Los actuales hechos sociales en Ecuador y en América Latina, marcados por la reivindicación de mejores condiciones de vida y por la violencia que destruye y arrasa, son analizados por todos. Por ciudadanos en general, por miembros de diversos ámbitos sociales, por profesionales con conocimientos y destrezas específicas, y por quienes por formación académica se relacionan directamente con la ley y con el derecho. Muchos integrantes de estos grupos: ciudadanos, profesionales, abogados y juristas, frente a los reclamos sociales, la violencia y los derechos humanos, se preguntan ¿por qué las agresiones de los protestantes violentos a ciudadanos pacíficos no se consideran como violaciones de esos derechos?

La respuesta es político-jurídica y no es evidente para todos, inclusive para algunos profesionales del derecho que fueron consultados por quien suscribe esta columna, que mostraron el mismo desconocimiento frente al criterio doctrinario, normativo y jurisdiccional, de que el único posible violador de los derechos humanos es el Estado. Para comprender este enfoque es necesario asumir ciertas definiciones y categorías imperantes que, como todas, responden a intereses y a la importancia que se les atribuye a través de la doctrina y de un conjunto de leyes y tratados internacionales que establecen que los sujetos obligados a cumplir con los derechos humanos y a vigilar por su vigencia son los estados, consagrando su monopolio tanto como garantes y también como transgresores. Este criterio, asumido por los especialistas, no lo es por la sociedad, porque no es claro ni obvio que las agresiones contra los derechos humanos que sufren unos individuos a manos de otros tengan una categorización diferente. Se los define como simples delitos, desconociendo su esencia que exige sean ubicados en un sitial jurídico privilegiado que debe ser respetado por todos y no pueden depender, para demandar por sus violaciones, de una condición como la personalidad jurídica de quienes lo hacen.

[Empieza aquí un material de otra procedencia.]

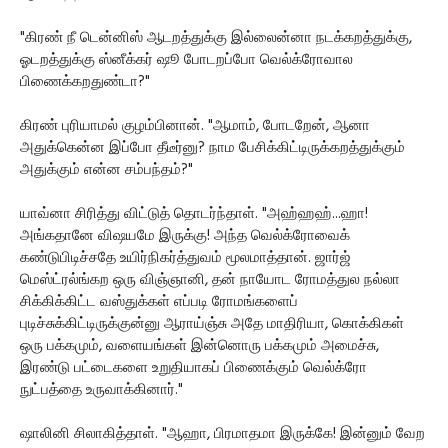
"கிரண் நீ டென்னிஸ் ஆடறத்துக்கு இல்லைன்னா நடக்கறத்துக்கு,
ஓடறத்துக்கு ஸ்னீக்கர் ஷூ போடறப்போ வெல்க்ரோவால
பிணைக்கறதுண்டா?"
கிரண் புரியாமல் குழம்பினான். "ஆமாம், போடறேன், ஆனா
அதுக்கென்ன இப்போ தீடீர்னு? நாம பேசிக்கிட்டிருக்கறத்துக்கும்
அதுக்கும் என்ன சம்பந்தம்?"
யாவ்னா சிரித்து விட்டுத் தொடர்ந்தாள். "அஹ்ஹஹ்...ஹா!
அங்கதானே விஷயமே இருக்கு! அந்த வெல்க்ரோவைக்
கண்டுபிடிச்சதே உயிர்நிகர்த்துவம் மூலமாத்தான். ஜார்ஜ்
மெஸ்ட்ரல்ங்கற ஒரு விஞ்ஞானி, தன் நாயோட ரோமத்துல நல்லா
சிக்கிக்கிட்ட வஸ்துக்கள் எப்படி ரோமங்களைப்
புடிச்சுக்கிட்டிருக்குன்னு ஆராய்ஞ்சு அதே மாதிரியா, கொக்கிகள்
ஒரு பக்கமும், வளையங்கள் இன்னொரு பக்கமும் அமைச்சு,
இரண்டு பட்டைகளை உறுதியாகப் பிணைக்கும் வெல்க்ரோ
நுட்பத்தை உருவாக்கினார்."
ஷாலினி சிலாகித்தாள். "ஆஹா, பிரமாதமா இருக்கே! இன்னும் வேற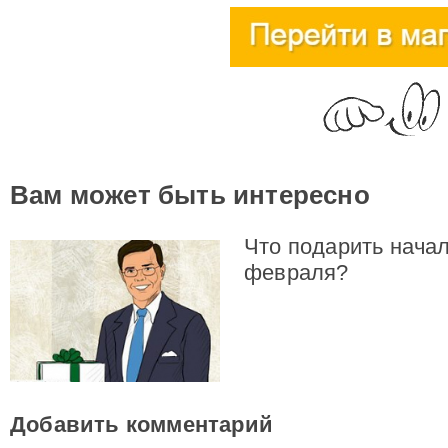
Вам может быть интересно
Что подарить начал
февраля?
Добавить комментарий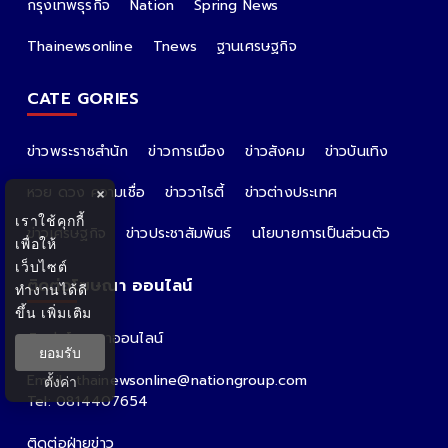
กรุงเทพธุรกิจ
Nation
Spring News
Thainewsonline
Tnews
ฐานเศรษฐกิจ
CATE GORIES
ข่าวพระราชสำนัก
ข่าวการเมือง
ข่าวสังคม
ข่าวบันเทิง
หวย ดวง ความเชื่อ
ข่าววาไรตี้
ข่าวต่างประเทศ
×
เราใช้คุกกี้
ข่าวเศรษฐกิจ
ข่าวประชาสัมพันธ์
นโยบายการเป็นส่วนตัว
เพื่อให้
เว็บไซต์
ติดต่อโฆษณา ออนไลน์
ทำงานได้ดี
ขึ้น
เพิ่มเติม
ติดต่อโฆษณาออนไลน์
ยอมรับ
คุณอ้อ
Email : thainewsonline@nationgroup.com
ตั้งค่า
Tel: 0814407654
ติดต่อฝ่ายข่าว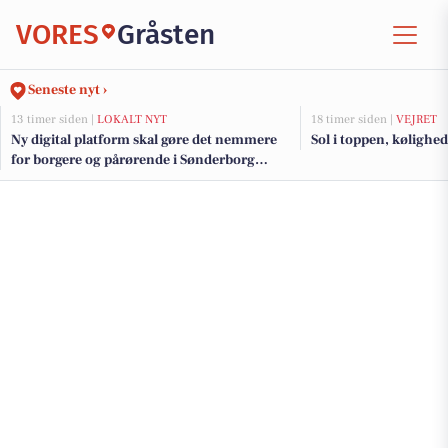
VORES
Gråsten
Seneste nyt ›
13 timer siden |
LOKALT NYT
18 timer siden |
VEJRET
Ny digital platform skal gøre det nemmere
Sol i toppen, kølighe
for borgere og pårørende i Sønderborg
Kommune at følge med og kommunikere
om hjælp og støtte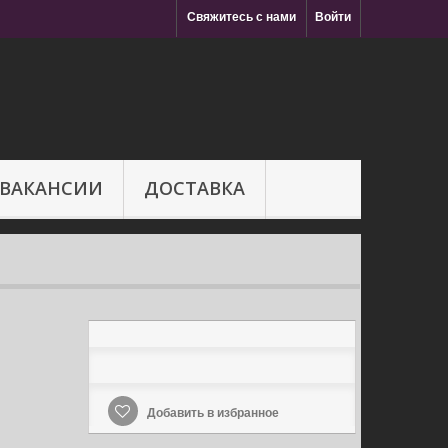
Свяжитесь с нами
Войти
ВАКАНСИИ
ДОСТАВКА
Добавить в избранное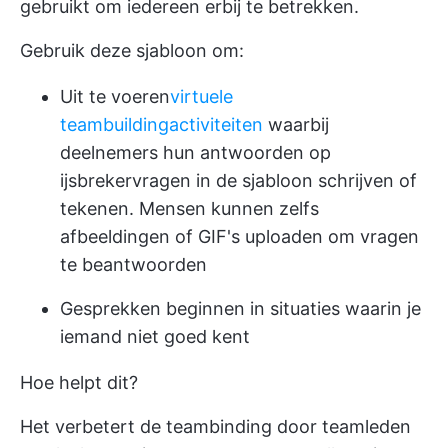
gebruikt om iedereen erbij te betrekken.
Gebruik deze sjabloon om:
Uit te voeren
virtuele
teambuildingactiviteiten
waarbij
deelnemers hun antwoorden op
ijsbrekervragen in de sjabloon schrijven of
tekenen. Mensen kunnen zelfs
afbeeldingen of GIF's uploaden om vragen
te beantwoorden
Gesprekken beginnen in situaties waarin je
iemand niet goed kent
Hoe helpt dit?
Het verbetert de teambinding door teamleden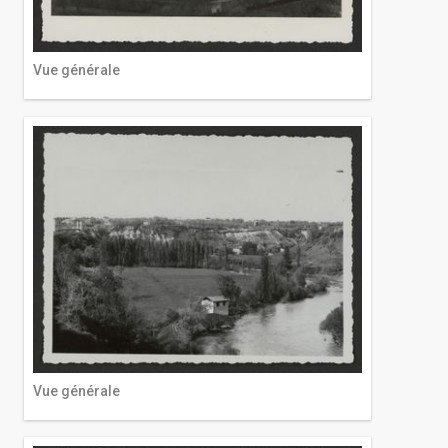
Vue générale
Vue générale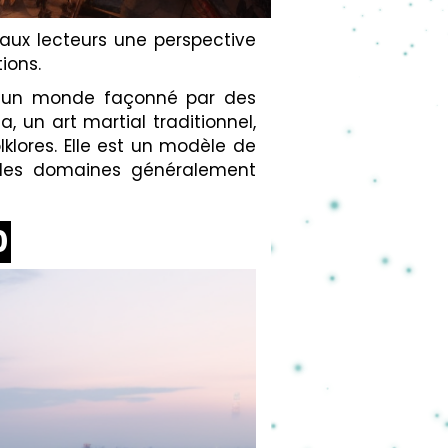
 aux lecteurs une perspective
ions.
s un monde façonné par des
 un art martial traditionnel,
klores. Elle est un modèle de
 des domaines généralement
0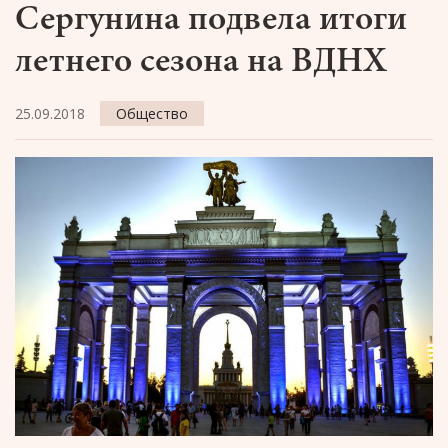
Сергунина подвела итоги
летнего сезона на ВДНХ
25.09.2018
Общество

La explicación histórica de la posición que cuestionamos se encuentra en las luchas de los ciudadanos en contra del poder del Estado, para controlarlo, orientarlo al bien común y evitar posibles abusos. Sin embargo, para las víctimas de violaciones de sus derechos fundamentales, el que se deba reclamarlos exclusivamente al Estado representa no una protección mayor, sino la imposición de una forzada bilateralidad con el mismo, que restringe su reclamo y debilita su vigencia universal. Los derechos humanos son la quintaesencia de la justicia. Si solamente es el Estado quien puede violentarlos y no otras instancias o personas, en lugar de protegerlos, se atenta contra su universalidad y su importancia superlativa al asimilarlos –en estos casos– a una categoría que le es jurídicamente supeditada, la del derecho penal.

Los dos factores: la obligada y excluyente bilateralidad entre derechos humanos y Estado, así como la dificultad cultural para comprender socialmente este criterio, son suficientes razones para que el debate sobre este tema se potencie con el fin de que la dogmática y la técnica jurídica vigentes se miren a sí mismas como susceptibles de cambios, que sin duda son complejos y representarían una ruptura que llevaría consigo una completa reformulación de la estructura normativa, administrativa y jurisdiccional del escenario mundial de los derechos humanos.